DIRECTIVE: From the line containing "focal_35mm: 28" to the last line of the records below, repeat every line exactly and add nothing else.

INFORMATION: Begin

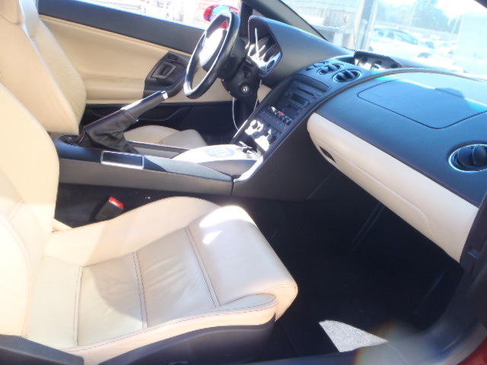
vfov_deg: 49.7
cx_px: 244
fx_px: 394
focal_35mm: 28
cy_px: 182
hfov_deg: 63.4
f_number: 3.5
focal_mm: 5
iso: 100
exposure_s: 1/60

INFORMATION: End

ANSWER TO THIS EXERCISE:
focal_35mm: 28
cy_px: 182
hfov_deg: 63.4
f_number: 3.5
focal_mm: 5
iso: 100
exposure_s: 1/60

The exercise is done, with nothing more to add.